DO THIS: Please repeat every line of text in the material below word for word, leaving the pictures out of your answer.
#### DATASET ENTRIES
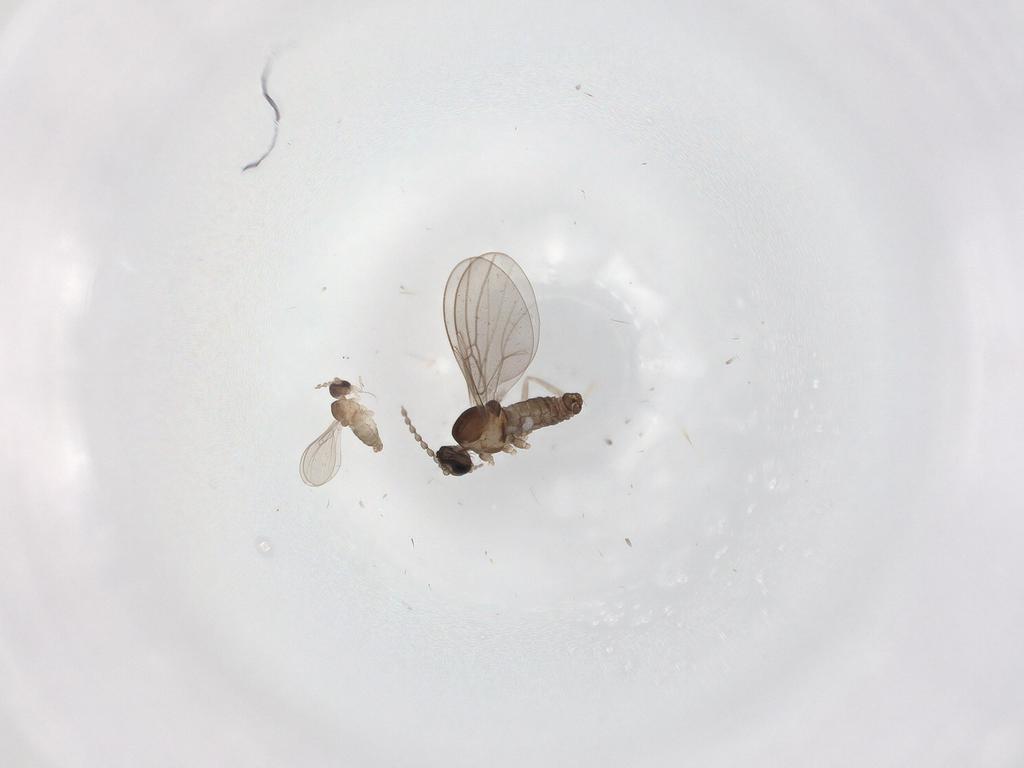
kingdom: Animalia
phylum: Arthropoda
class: Insecta
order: Diptera
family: Cecidomyiidae
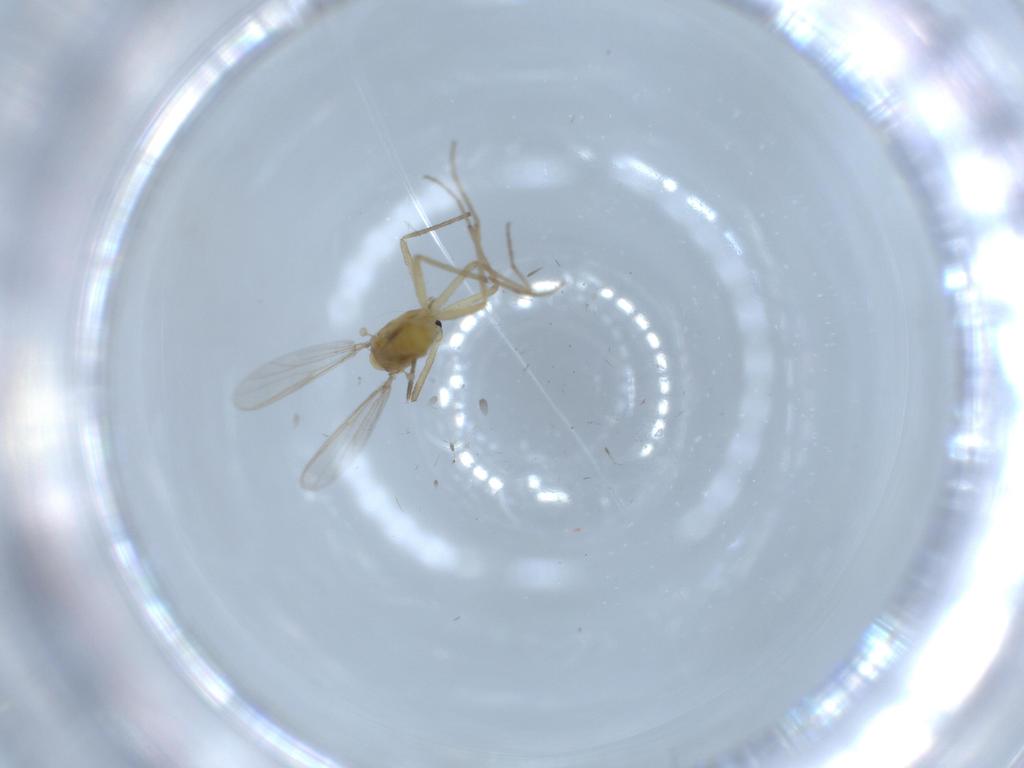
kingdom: Animalia
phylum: Arthropoda
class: Insecta
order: Diptera
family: Chironomidae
########
COMPLETE OUTPUT:
kingdom: Animalia
phylum: Arthropoda
class: Insecta
order: Diptera
family: Cecidomyiidae
kingdom: Animalia
phylum: Arthropoda
class: Insecta
order: Diptera
family: Chironomidae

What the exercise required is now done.